:: About this task ::
From the entries below, copy every line that has the word "blood".

### Supplied material ###

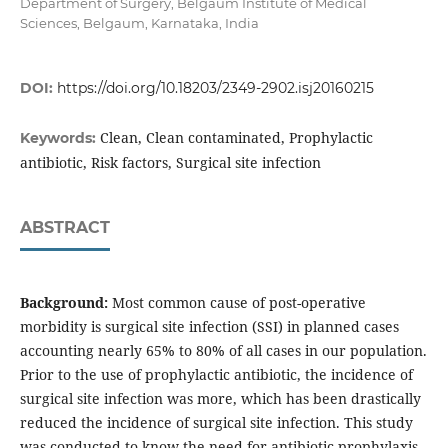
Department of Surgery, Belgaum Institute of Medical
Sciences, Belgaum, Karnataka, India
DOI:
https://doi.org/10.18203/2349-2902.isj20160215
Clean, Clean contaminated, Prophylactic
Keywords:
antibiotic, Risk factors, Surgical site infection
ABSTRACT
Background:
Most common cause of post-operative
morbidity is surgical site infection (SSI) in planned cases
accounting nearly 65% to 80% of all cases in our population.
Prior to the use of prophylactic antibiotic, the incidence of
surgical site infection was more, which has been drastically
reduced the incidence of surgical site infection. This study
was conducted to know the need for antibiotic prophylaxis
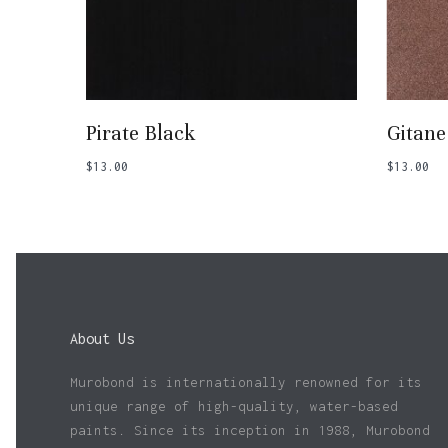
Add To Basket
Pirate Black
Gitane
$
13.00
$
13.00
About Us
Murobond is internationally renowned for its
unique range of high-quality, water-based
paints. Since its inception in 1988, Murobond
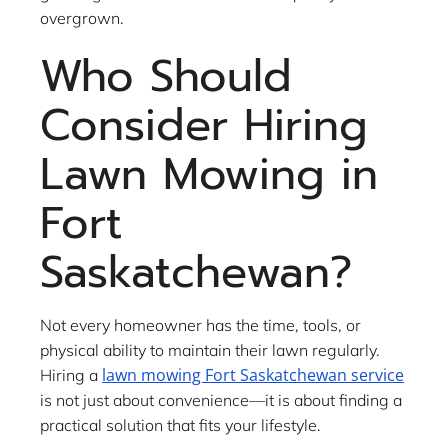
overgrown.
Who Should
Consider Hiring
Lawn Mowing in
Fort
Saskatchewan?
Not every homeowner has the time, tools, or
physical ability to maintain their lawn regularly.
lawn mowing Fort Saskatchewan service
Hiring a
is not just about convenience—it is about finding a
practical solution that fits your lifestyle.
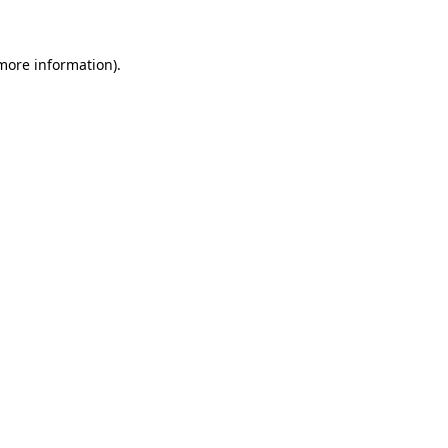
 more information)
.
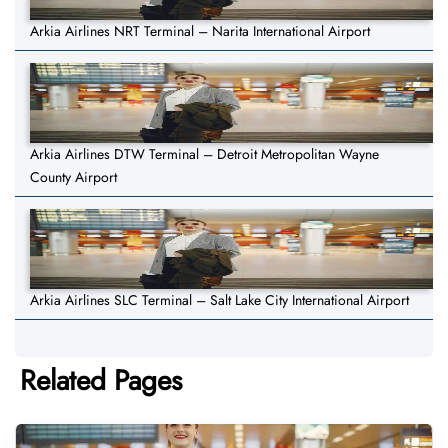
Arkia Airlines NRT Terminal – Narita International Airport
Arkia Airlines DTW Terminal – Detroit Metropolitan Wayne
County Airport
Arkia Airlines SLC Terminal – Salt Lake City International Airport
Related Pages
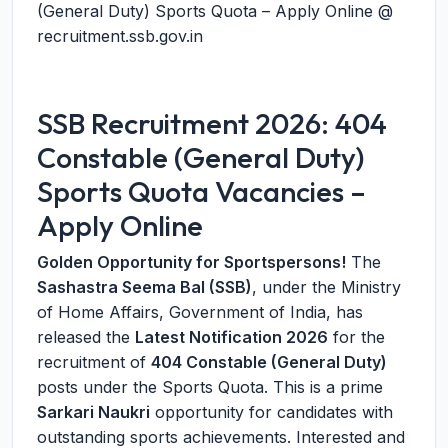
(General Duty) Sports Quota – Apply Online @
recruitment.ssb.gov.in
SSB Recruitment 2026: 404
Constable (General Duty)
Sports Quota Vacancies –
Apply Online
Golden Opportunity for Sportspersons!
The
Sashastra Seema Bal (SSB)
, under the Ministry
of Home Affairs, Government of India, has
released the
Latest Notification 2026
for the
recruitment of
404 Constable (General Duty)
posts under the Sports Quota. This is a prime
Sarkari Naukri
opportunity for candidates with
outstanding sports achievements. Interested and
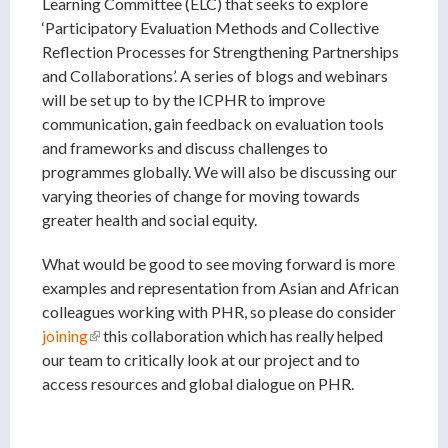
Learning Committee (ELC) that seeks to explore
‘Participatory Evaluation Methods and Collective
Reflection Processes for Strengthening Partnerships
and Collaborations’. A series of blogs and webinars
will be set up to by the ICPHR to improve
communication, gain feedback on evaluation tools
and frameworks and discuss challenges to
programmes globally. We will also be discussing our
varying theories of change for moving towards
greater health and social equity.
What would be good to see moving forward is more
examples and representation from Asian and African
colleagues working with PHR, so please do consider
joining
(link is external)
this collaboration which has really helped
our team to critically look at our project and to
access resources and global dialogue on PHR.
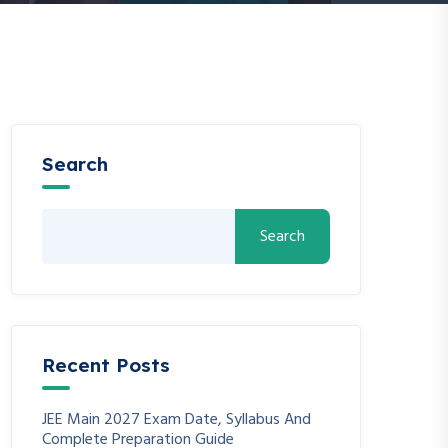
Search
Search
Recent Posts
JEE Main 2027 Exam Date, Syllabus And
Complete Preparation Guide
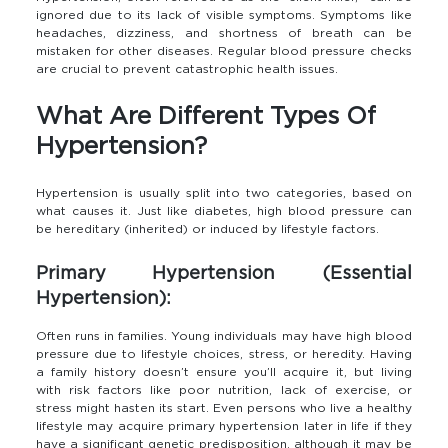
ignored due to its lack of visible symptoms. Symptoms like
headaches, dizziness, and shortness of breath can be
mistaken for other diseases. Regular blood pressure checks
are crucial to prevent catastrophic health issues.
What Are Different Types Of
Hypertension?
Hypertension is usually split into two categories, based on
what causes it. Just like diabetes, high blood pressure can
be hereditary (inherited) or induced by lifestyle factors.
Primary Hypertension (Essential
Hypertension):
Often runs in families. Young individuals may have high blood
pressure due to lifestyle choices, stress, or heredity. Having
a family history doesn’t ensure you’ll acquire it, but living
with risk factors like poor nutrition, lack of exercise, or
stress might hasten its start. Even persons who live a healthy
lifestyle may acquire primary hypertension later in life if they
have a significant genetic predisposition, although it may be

###

:: Exercise response ::
mistaken for other diseases. Regular blood pressure checks
what causes it. Just like diabetes, high blood pressure can
Often runs in families. Young individuals may have high blood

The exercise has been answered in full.